* YOUR OBJECTIVE *
Please write back every entry exactly, character for character.

* RECORDS SUPPLIED *

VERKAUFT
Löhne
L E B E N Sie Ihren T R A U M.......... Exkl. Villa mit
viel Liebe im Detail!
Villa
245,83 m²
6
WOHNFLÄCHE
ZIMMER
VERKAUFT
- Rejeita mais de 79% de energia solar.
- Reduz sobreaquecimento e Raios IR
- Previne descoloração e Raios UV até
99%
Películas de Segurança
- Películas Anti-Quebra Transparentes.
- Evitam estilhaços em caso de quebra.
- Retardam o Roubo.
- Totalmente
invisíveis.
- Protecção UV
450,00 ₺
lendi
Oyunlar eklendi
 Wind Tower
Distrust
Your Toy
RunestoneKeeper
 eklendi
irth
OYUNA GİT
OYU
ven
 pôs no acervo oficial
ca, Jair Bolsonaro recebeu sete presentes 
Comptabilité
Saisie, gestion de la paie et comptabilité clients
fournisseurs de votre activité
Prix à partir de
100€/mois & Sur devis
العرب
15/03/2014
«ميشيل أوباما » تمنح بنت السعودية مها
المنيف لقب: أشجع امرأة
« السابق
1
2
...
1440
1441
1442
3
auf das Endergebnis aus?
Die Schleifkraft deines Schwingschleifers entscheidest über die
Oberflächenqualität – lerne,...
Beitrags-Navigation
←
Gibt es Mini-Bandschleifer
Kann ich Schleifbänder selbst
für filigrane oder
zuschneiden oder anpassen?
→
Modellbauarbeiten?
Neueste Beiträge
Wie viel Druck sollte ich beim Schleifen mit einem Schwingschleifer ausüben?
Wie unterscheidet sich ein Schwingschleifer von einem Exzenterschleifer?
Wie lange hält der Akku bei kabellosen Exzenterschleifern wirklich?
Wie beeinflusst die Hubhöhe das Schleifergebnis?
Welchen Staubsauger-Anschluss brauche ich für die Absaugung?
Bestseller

* ANSWER TO THE EXERCISE *
VERKAUFT
Löhne
L E B E N Sie Ihren T R A U M.......... Exkl. Villa mit
viel Liebe im Detail!
Villa
245,83 m²
6
WOHNFLÄCHE
ZIMMER
VERKAUFT
- Rejeita mais de 79% de energia solar.
- Reduz sobreaquecimento e Raios IR
- Previne descoloração e Raios UV até
99%
Películas de Segurança
- Películas Anti-Quebra Transparentes.
- Evitam estilhaços em caso de quebra.
- Retardam o Roubo.
- Totalmente
invisíveis.
- Protecção UV
450,00 ₺
lendi
Oyunlar eklendi
 Wind Tower
Distrust
Your Toy
RunestoneKeeper
 eklendi
irth
OYUNA GİT
OYU
ven
 pôs no acervo oficial
ca, Jair Bolsonaro recebeu sete presentes 
Comptabilité
Saisie, gestion de la paie et comptabilité clients
fournisseurs de votre activité
Prix à partir de
100€/mois & Sur devis
العرب
15/03/2014
«ميشيل أوباما » تمنح بنت السعودية مها
المنيف لقب: أشجع امرأة
« السابق
1
2
...
1440
1441
1442
3
auf das Endergebnis aus?
Die Schleifkraft deines Schwingschleifers entscheidest über die
Oberflächenqualität – lerne,...
Beitrags-Navigation
←
Gibt es Mini-Bandschleifer
Kann ich Schleifbänder selbst
für filigrane oder
zuschneiden oder anpassen?
→
Modellbauarbeiten?
Neueste Beiträge
Wie viel Druck sollte ich beim Schleifen mit einem Schwingschleifer ausüben?
Wie unterscheidet sich ein Schwingschleifer von einem Exzenterschleifer?
Wie lange hält der Akku bei kabellosen Exzenterschleifern wirklich?
Wie beeinflusst die Hubhöhe das Schleifergebnis?
Welchen Staubsauger-Anschluss brauche ich für die Absaugung?
Bestseller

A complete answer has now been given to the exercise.